Nan A. Talese, President, Publisher and Editorial Director of her eponymous Doubleday imprint, will retire at the end of the year, bringing an end to one of publishing’s most celebrated careers that also included stints at Random House, Simon & Schuster and Houghton Mifflin.
Since starting her Nan A. Talese imprint at Doubleday in 1990, Talese, who is married to author Gay Talese, has published a list of prominent authors including Margaret Atwood, Ian McEwan, Adam Haslett, Alex Kotlowitz, Pat Conroy, Thomas Keneally, Mia Farrow, Jim Crace, Valerie Martin, Peter Ackroyd, Mary Morris, Louis Begley, Jennifer Egan, Mark Richard, Judy Collins, Barry Unsworth, Antonia Fraser, Thomas Cahill, Janet Wallach, and George Plimpton.
Talese’s successor was not announced.
After beginning her career at Vogue, Talese joined Random House in 1959 as a copy editor, then became the first woman to hold the position of literary editor.
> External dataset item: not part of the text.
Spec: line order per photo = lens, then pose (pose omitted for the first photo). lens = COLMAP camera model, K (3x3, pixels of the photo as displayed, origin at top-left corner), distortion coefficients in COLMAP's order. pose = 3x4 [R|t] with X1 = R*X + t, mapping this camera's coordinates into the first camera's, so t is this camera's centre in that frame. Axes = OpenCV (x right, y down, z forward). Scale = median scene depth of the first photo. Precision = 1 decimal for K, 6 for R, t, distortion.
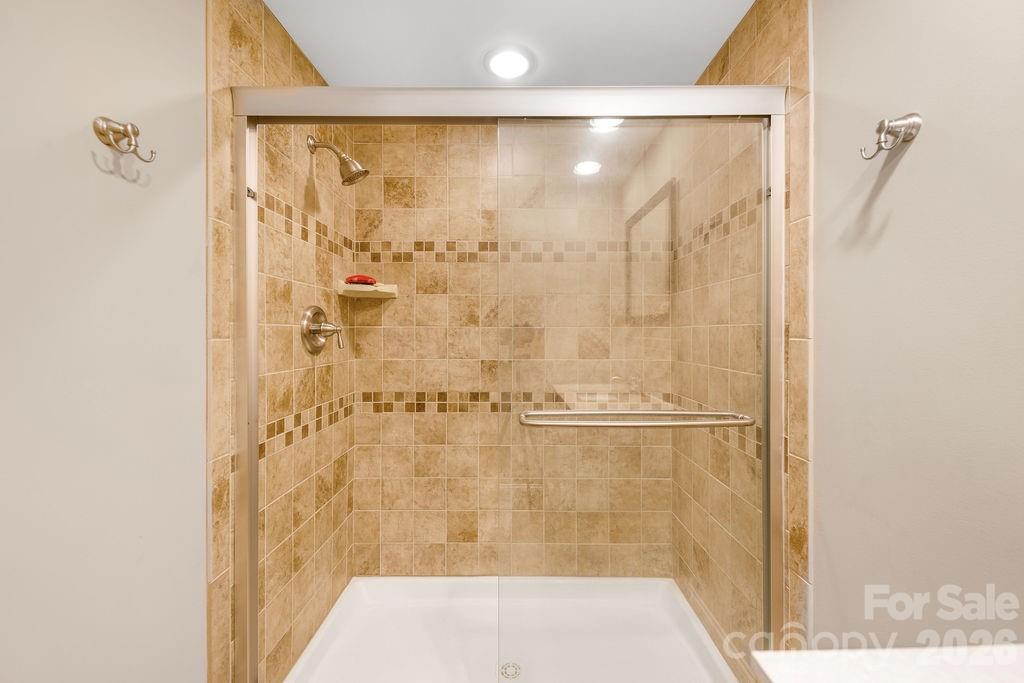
lens RADIAL K [[421.9, 0, 512.0], [0, 421.9, 341.5], [0, 0, 1]] dist [0.000542, -0.000089]
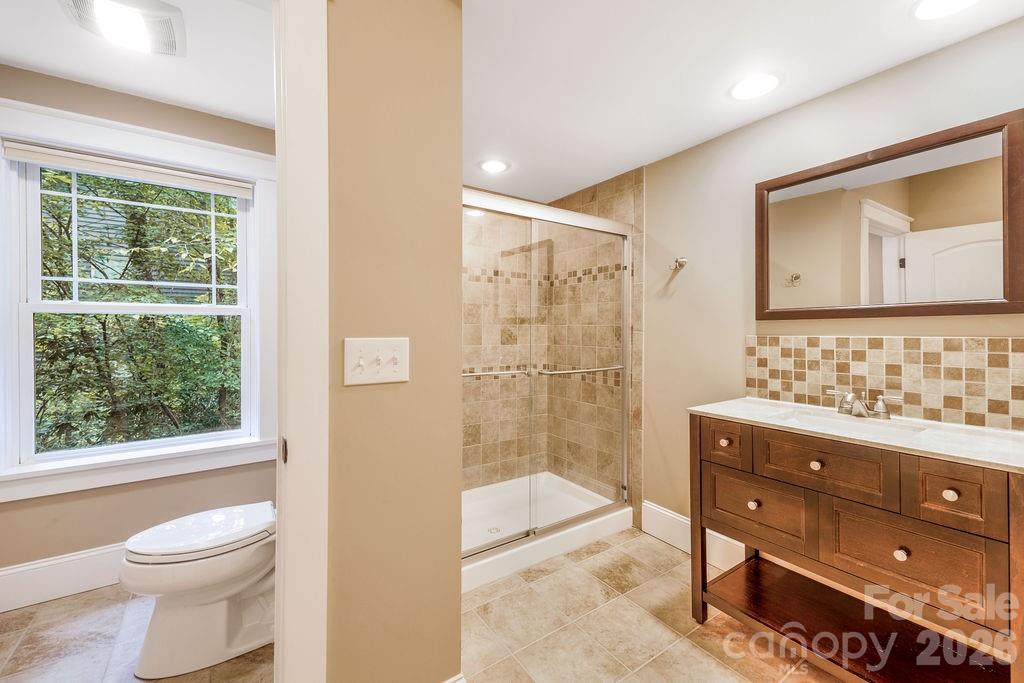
lens RADIAL K [[408.8, 0, 512.0], [0, 408.8, 341.5], [0, 0, 1]] dist [0.000085, -0.000017]
pose [[0.825245, -0.011506, 0.564658, -0.997171], [0.004251, 0.999891, 0.014163, 0.011230], [-0.564759, -0.009287, 0.825204, -0.425628]]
In that role, she worked with such writers as A. E. Hotchner and Robert Penn Warren, among many others. In a subsequent run at Simon and Schuster she edited Schindler’s List and at Houghton Mifflin acquired The Handmaid’s Tale and The Prince of Tides.
Handmaid’s author Margaret Atwood said in a statement, “No editor has seen so many changes and done so much in publishing as the legendary and much beloved Nan Talese, known fondly to some as ‘the Nanster.’ She first came into my life at Simon and Schuster, then dragged me behind her troika as she galloped through the wilderness to Houghton Mifflin — where she acquired The Handmaid’s Tale sight unseen, in a preemptive bid — and then sashayed over to Doubleday. ‘Nanster, what are you doing?’ I cried in dismay. ‘I like a challenge,’ she said calmly, adjusting her white beret and trademark pearls.
Continued Atwood, “I can’t imagine her actually ‘retiring.’ It’s a figure of speech. She will continue reading, and reading my work, I hope, and offering commentary: ‘None of these people are very nice.’”
“Nan’s retirement in December this year will define one of the greatest publishing careers in the English-speaking world,” says Ian McEwan. “Writers and readers alike have been blessed by her supreme editorial judgement and total commitment to new writing. She has fought like a tigress for her authors, for the quality of their work, and for its presentation to the world. In turn, her authors have been wise in their loyalty.”